# Sentiment Analysis on Customer Reviews

This notebook performs sentiment analysis on customer reviews using TF-IDF vectorization and Logistic Regression. We will preprocess the text data, train a model, and evaluate its performance.

## 1. Import Libraries

First, we import the necessary libraries for data processing, vectorization, modeling, and evaluation.

In [None]:
import pandas as pd
import numpy as np
from sklearn.model_selection import train_test_split
from sklearn.feature_extraction.text import TfidfVectorizer
from sklearn.linear_model import LogisticRegression
from sklearn.metrics import classification_report, confusion_matrix
import nltk
from nltk.corpus import stopwords
from nltk.tokenize import word_tokenize
from nltk.stem import WordNetLemmatizer
import re
import warnings
warnings.filterwarnings('ignore')

# Download required NLTK data
nltk.download('punkt')
nltk.download('stopwords')
nltk.download('wordnet')

## 2. Create Sample Dataset

For demonstration, we'll create a sample dataset of customer reviews with binary sentiments (positive=1, negative=0). In a real scenario, you would load your dataset here.

In [None]:
# Sample dataset
data = {
    'review': [
        'The product is amazing and works perfectly!',
        'Terrible experience, the item broke after one use.',
        'I love this product, highly recommend it!',
        'Very disappointing, poor quality and bad service.',
        'Fantastic purchase, exceeded my expectations!',
        'Not worth the money, stopped working quickly.',
        'Great customer service and fast delivery!',
        'Horrible product, complete waste of money.',
        'Really happy with my purchase, will buy again.',
        'The worst experience I’ve ever had with a product.'
    ],
    'sentiment': [1, 0, 1, 0, 1, 0, 1, 0, 1, 0]
}

df = pd.DataFrame(data)
df.head()

## 3. Text Preprocessing

We preprocess the reviews by converting to lowercase, removing special characters, tokenizing, removing stopwords, and lemmatizing.

In [None]:
stop_words = set(stopwords.words('english'))
lemmatizer = WordNetLemmatizer()

def preprocess_text(text):
    # Convert to lowercase
    text = text.lower()
    # Remove special characters and numbers
    text = re.sub(r'[^a-zA-Z\s]', '', text)
    # Tokenize
    tokens = word_tokenize(text)
    # Remove stopwords and lemmatize
    tokens = [lemmatizer.lemmatize(word) for word in tokens if word not in stop_words]
    return ' '.join(tokens)

# Apply preprocessing
df['cleaned_review'] = df['review'].apply(preprocess_text)
df[['review', 'cleaned_review']].head()

## 4. TF-IDF Vectorization

We convert the cleaned text into numerical features using TF-IDF vectorization.

In [None]:
# Initialize TF-IDF Vectorizer
tfidf = TfidfVectorizer(max_features=1000)

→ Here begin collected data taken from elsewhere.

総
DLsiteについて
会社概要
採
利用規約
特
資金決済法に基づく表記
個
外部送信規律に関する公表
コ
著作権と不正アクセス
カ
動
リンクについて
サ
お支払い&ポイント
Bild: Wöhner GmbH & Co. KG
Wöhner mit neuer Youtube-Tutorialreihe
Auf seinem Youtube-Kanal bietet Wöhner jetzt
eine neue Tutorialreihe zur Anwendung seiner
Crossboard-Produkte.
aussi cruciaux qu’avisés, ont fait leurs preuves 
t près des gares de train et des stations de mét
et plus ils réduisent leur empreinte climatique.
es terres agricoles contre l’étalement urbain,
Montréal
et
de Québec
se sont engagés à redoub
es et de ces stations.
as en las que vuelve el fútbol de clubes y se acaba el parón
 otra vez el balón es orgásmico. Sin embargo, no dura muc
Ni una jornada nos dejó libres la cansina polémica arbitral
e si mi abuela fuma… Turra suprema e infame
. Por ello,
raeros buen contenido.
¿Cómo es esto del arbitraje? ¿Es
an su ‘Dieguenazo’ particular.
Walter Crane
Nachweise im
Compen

# Transform reviews to TF-IDF features
X = tfidf.fit_transform(df['cleaned_review'])
y = df['sentiment']

# Split data into training and testing sets
X_train, X_test, y_train, y_test = train_test_split(X, y, test_size=0.2, random_state=42)

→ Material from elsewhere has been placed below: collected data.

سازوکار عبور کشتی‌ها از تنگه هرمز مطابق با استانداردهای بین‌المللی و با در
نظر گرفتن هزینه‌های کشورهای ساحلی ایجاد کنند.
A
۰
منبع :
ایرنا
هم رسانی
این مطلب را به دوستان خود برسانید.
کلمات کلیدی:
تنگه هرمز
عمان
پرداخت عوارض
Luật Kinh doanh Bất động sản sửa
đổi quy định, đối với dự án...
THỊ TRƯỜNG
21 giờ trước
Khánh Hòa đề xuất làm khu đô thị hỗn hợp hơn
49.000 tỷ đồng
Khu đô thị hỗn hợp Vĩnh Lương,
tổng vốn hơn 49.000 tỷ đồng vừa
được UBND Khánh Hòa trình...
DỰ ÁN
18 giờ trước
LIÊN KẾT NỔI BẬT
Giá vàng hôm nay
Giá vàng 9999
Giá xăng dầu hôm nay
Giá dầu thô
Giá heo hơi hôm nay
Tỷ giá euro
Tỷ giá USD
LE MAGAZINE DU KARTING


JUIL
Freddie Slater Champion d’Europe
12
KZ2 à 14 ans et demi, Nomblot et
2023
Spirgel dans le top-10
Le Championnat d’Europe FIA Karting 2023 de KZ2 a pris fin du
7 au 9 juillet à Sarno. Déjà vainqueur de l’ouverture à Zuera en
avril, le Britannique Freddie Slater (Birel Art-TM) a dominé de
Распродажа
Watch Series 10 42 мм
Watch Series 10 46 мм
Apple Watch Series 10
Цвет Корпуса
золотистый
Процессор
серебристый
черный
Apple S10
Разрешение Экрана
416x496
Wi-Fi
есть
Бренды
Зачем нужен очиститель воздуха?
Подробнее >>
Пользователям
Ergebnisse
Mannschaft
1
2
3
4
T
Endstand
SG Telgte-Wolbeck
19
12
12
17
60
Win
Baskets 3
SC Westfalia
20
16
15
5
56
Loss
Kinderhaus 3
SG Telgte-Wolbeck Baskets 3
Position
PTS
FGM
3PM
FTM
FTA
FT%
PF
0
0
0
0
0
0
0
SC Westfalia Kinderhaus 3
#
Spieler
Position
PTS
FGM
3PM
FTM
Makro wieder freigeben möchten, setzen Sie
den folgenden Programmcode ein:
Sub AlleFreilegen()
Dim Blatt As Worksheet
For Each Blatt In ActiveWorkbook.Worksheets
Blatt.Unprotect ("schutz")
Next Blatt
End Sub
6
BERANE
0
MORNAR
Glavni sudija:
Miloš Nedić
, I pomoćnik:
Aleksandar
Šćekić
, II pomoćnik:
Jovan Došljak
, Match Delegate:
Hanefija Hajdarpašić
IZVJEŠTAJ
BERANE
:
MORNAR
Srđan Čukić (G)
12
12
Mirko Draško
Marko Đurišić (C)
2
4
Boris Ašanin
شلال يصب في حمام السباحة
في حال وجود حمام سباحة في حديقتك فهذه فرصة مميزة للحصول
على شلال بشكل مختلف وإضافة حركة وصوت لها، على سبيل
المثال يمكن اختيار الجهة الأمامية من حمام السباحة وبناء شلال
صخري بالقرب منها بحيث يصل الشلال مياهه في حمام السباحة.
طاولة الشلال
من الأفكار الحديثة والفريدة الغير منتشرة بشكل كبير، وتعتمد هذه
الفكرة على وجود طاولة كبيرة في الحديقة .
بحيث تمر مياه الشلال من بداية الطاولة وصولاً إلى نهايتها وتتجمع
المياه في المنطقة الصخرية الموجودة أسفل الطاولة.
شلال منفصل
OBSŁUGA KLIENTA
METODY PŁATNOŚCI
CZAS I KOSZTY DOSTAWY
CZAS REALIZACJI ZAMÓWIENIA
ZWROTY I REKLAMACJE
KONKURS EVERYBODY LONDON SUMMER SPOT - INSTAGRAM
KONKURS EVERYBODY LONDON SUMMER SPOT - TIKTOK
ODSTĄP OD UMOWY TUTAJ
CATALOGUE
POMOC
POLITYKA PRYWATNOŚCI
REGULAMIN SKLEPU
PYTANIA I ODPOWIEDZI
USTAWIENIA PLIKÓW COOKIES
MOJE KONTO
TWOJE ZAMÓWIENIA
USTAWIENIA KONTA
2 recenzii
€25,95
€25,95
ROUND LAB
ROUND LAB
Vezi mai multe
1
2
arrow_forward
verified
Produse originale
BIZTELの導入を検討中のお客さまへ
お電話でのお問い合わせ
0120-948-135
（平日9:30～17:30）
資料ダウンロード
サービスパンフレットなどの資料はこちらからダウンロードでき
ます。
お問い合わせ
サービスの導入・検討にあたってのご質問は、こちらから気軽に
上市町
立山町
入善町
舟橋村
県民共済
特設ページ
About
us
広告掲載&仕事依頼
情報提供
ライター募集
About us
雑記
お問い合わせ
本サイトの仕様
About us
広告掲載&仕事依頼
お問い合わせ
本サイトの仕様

print(f'Training set shape: {X_train.shape}')
print(f'Testing set shape: {X_test.shape}')

## 5. Train Logistic Regression Model

We train a Logistic Regression model on the TF-IDF features.

In [None]:
# Initialize and train the model
model = LogisticRegression(random_state=42)
model.fit(X_train, y_train)

# Predict on test set
y_pred = model.predict(X_test)

## 6. Evaluate the Model

We evaluate the model using a classification report and confusion matrix.

In [None]:
# Print classification report
print('Classification Report:')
print(classification_report(y_test, y_pred))

# Print confusion matrix
print('Confusion Matrix:')
print(confusion_matrix(y_test, y_pred))

## 7. Predict Sentiment for New Reviews

We demonstrate how to predict sentiment for new reviews.

In [None]:
# Example new reviews
new_reviews = [
    'This product is fantastic and works great!',
    'Awful experience, never buying again.'
]

# Preprocess new reviews
new_reviews_cleaned = [preprocess_text(review) for review in new_reviews]

# Transform using TF-IDF
new_reviews_tfidf = tfidf.transform(new_reviews_cleaned)

# Predict sentiment
predictions = model.predict(new_reviews_tfidf)

# Display results
for review, sentiment in zip(new_reviews, predictions):
    print(f'Review: {review}')
    print(f'Predicted Sentiment: {"Positive" if sentiment == 1 else "Negative"}\n')

## 8. Conclusion

This notebook demonstrated sentiment analysis using TF-IDF vectorization and Logistic Regression. The preprocessing steps cleaned the text data, the TF-IDF vectorizer converted text to numerical features, and the Logistic Regression model classified sentiments. The model was evaluated using standard metrics, and we showed how to predict sentiments for new reviews.